» Set exercise A: According to the text on land reform in Vietnam, how many people starved to death in the famine of 1944–1945?
» Set exercise B: Write out the passage of the text on land reform in Vietnam from "The Viet Minh" to "the Vietnam War." word for word.
» Set exercise C: Extend the text on land reform in Vietnam, picking up after its final sentence.

START Document segment

= Land reform in Vietnam =

History of land reformation in Vietnam

Land reform in Vietnam (Vietnamese: Cải cách ruộng đất, /vi/) began in the political turmoil following World War II. In 1945, Vietnam gained their independence from Japanese occupation and overthrew the monarchical rule of the Nguyễn dynasty.

However, the newly independent nation faced the horrendous aftermath of the Vietnamese famine of 1944–1945 in which 2 million people starved to death from mismanagement during the war.

The Viet Minh then went on to wage a protracted war against the French Union. At that time a large percentage of agricultural land was owned by large landowners and the majority of the rural population were landless. The early success of the land reform programs of the communist-led Viet Minh (and their successors, the National Liberation Front), gave the communists revolutionaries a strong base of support among the 80 percent of the Vietnamese people who lived in the rural countryside. This was an important factor in determining the outcome of the Vietnam War.

From 1954 to 1975 land reform was on two separate tracks as the country was provisionally divided into two parts: South Vietnam (the Republic of Vietnam) and North Vietnam (the Democratic Republic of Vietnam). Communist North Vietnam and its directed southern insurgency, the NLF, adopted a policy of confiscating the land of landlords and rich peasants and distributing it to poor and landless peasants and later organizing the rural population into collectives. Capitalistic South Vietnam failed in several land reform endeavors before finally achieving some success with the "Land to the Tiller" program in the early 1970s. The collapse of the South Vietnamese government in 1975 ended that program.

END Document segment
START Listed entries

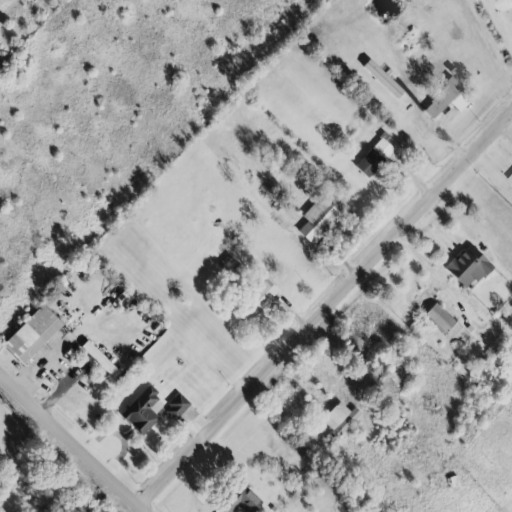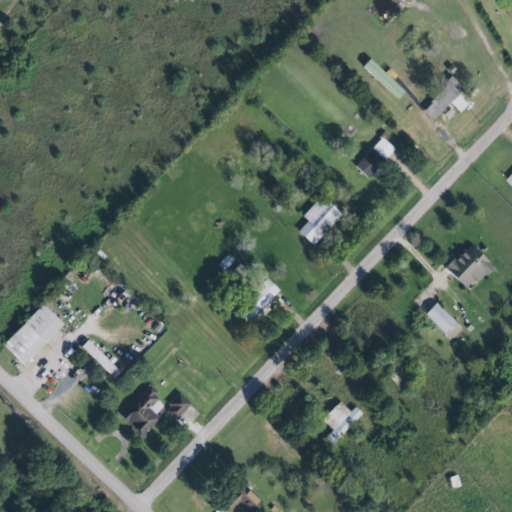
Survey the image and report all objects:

END Listed entries
START Listed entries

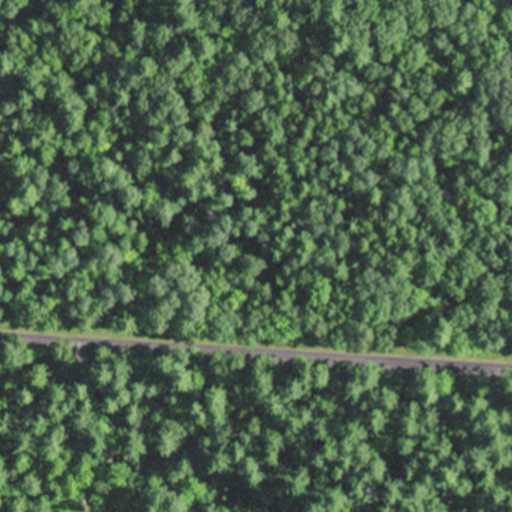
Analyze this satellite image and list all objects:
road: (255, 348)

END Listed entries

» Task result A: 2 million people.

» Task result B:
The Viet Minh then went on to wage a protracted war against the French Union. At that time a large percentage of agricultural land was owned by large landowners and the majority of the rural population were landless. The early success of the land reform programs of the communist-led Viet Minh (and their successors, the National Liberation Front), gave the communists revolutionaries a strong base of support among the 80 percent of the Vietnamese people who lived in the rural countryside. This was an important factor in determining the outcome of the Vietnam War.

» Task result C:
Vietnam expert Bernard Fall said land reform in South Vietnam was as essential to success in the Vietnam War as "ammunition for howitzers". South Vietnam's ally and financial supporter, the United States, either failed to realize the importance of land reform or failed to persuade the South Vietnamese government of its importance. In the words of an American official, "The Americans offered the peasant a constitution; the Viet Cong offered him his land and with it the right to survive."

Land reform in North Vietnam was accomplished from 1954 to 1956 by confiscating and redistributing land owned by landlords to poor and landless peasants. This program resulted in the executions of "landlords and reactionaries", estimated to have killed 13,500 people, and resistance, including rioting, in the countryside. The North Vietnamese government apologized for the excesses and attempted to rectify errors. The communist government of North Vietnam (and after 1975 all of Vietnam) followed up land redistribution by establishing collective farms, but collectivized agriculture failed to result in large gains in agriculture production. Collectives were abandoned after 1988 and agricultural production rose rapidly thereafter.

==Precolonial Vietnam==
There were two types of land ownership in precolonial Vietnam: Private ownership (this land could be traded freely) and state ownership (this land was primarily assigned to landless peasants for cultivation). These two types of land ownerships were taxed at the same rates.

The historical precolonial state regularly seized privately owned land and assigned it to landless peasants under a state owned system. Such land equalization programs (phép quân điền) have been documented since the 11th century. A well-documented land equalization program was conducted in Binh Dinh Province in 1839.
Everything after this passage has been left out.